休日なのに仕事をしてしまった。基本的に店頭から動けない仕事なので、荷物を運んだり書類をもらったりということを少し。一応動いていた時間分の時給はつけてくれるらしい。
お昼時の県道をのんびり走っていたら、思っていた以上にあちこち紅葉していて、初めて地元でも秋を実感した。日中、色がはっきり見える時間帯はずっと屋内にいるので季節感が伝わってこない。まあ、この世に存在するもので人間が作ったもの以外は何一つとして「見られるために存在」していないので、仕方ないかもしれない。

SNSで流れてきたニュース。鳩を轢き逃げして逮捕された運転手がいるらしい。その上「どかない鳩が悪い」「道路は人間のもの」みたいなことを供述しているらしい。なんともおこがましいものだ。
先日、バイパスの交差点で猫が轢かれていた。茶色いふさふさした胴体から飛び出た赤黒い内臓が、無機質なアスファルトの上ではとにかく異質だった。
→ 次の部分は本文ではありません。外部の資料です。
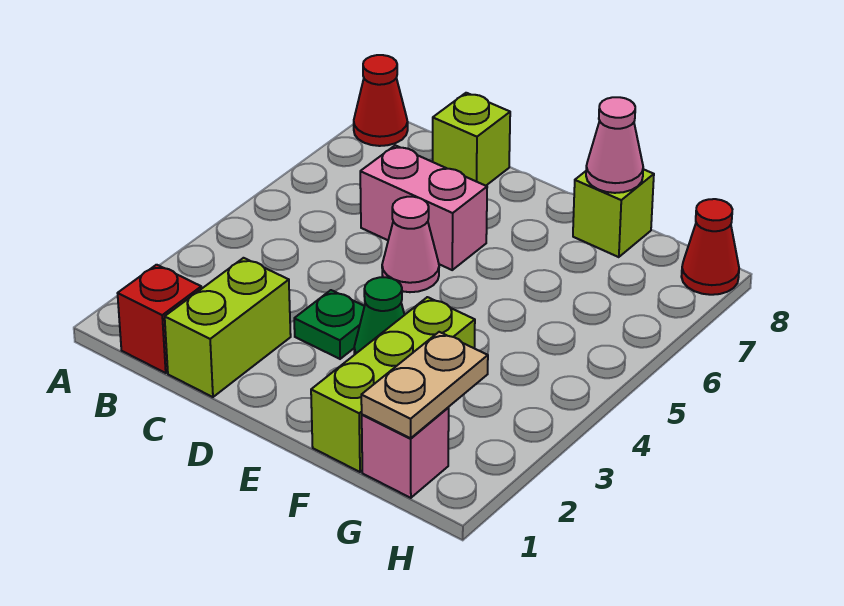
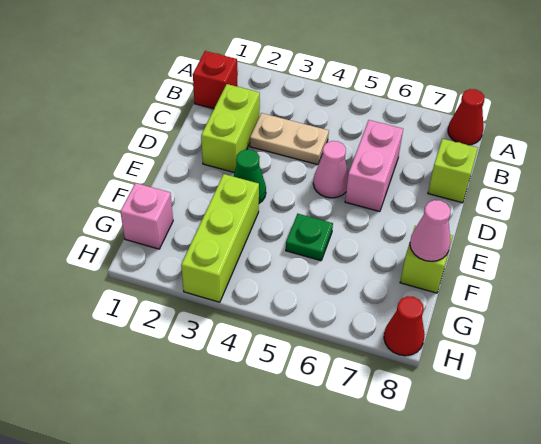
lime brick C1:C2 level 1 -> lime brick C2:D2 level 1
green plate D3 level 1 -> green plate F5 level 1
lime brick F1:F3 level 1 -> lime brick F3:H3 level 1
tan plate G1:G2 level 2 -> tan plate C3:C4 level 1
もちろん、猫は轢かれるべきではなかった。ドライバーは猫に気づくべきだったろうし、スピードを落とすべきだったかもしれない。ただ、その猫はすでに轢かれてしまっていた。命の終わりは儚い。
ただ、もしこれが森だったり野原だったり河川敷だったりしたならば、こんなにも猫の死骸は異質なものではなかっただろう。それはいずれ土に還り、自然の循環に戻ってゆくはずなのだ。しかし、路上の猫は誰かが片付けなければならない。
道路は便利だ。道路がないと人は安心して移動できないし、物流もスムーズに行かなくなってしまう。ただ、その一方で、道路を作ることで動物たちが自然に死んでゆける場所を削っていることは、忘れてはいけないと思う。
奈良県民ぐらい日常的に動物と共存できたら、「道路は人のもの」なんて言えないだろうなあ。